I have faith that some good will be done over the coming years to shift our country and the world in a more positive direction amidst the chaos. Yet this will depend on what choices we make as individuals. Have we learned from the past or will history continue to repeat itself?
Trying to heal the country or heal the world is a coping mechanism. Codependency, the rescue fantasy, and the hero complex are all ways of avoiding self-honesty and doing one’s own inner work.
The collective is a sum of the individuals. When individuals are well, the collective is well. As we take personal responsibility over ourselves and our choices, generating inner healing and thriving, we are contributing to a healing, thriving world.
As we take on personal responsibility to heal, joy can start to reclaim the inner landscape so we can create the life we want to live (despite whatever chaos is happening out there), rather than giving our power away to it all.
The best "revenge" is healing, thriving and living a joyful life despite the abuse, deception and betrayal that tried to destroy us or seduce us into destroying ourselves.
If you want to empower yourself and resolve the past, you can use my free tools to build those muscles with Rescue Yourself: How to Self-Regulate Your Triggers in Stressful Times.
Well said!
Few people seem to understand that those that are guilty of horrible actions were most likely once innocent children that were put through horrors and tortures that are too hard for most people to read about, less comprehend.
So revenge requires no under- standing, just over- standing and beating a tortured creature ( once human creature) with, like you say, hubris and total moral self justification.

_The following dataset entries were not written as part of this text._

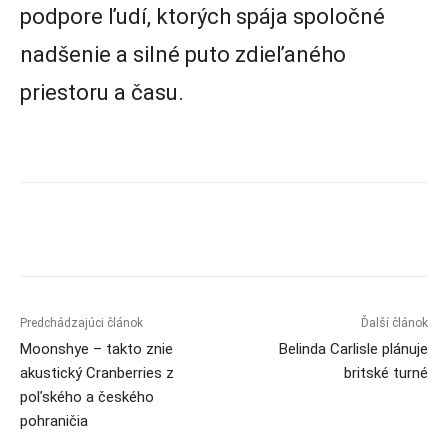
podpore ľudí, ktorých spája spoločné
nadšenie a silné puto zdieľaného
priestoru a času.
Predchádzajúci článok
Ďalší článok
Moonshye – takto znie
Belinda Carlisle plánuje
akustický Cranberries z
britské turné
poľského a českého
pohraničia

A problem in this empathetic way of thinking is that there is no " humane" way to remove power from the traumaticly split personality/ insane, once human vessels, without becoming akin to them.
Not giving them power is nigh impossible in this human form.
Yes!
Revenge is not what a wise person does.
Humanity has moved on from revenge to seeking understanding and solving problems.
We have learned much after being hurt and manipulated by predators, whether in politics and business or at home.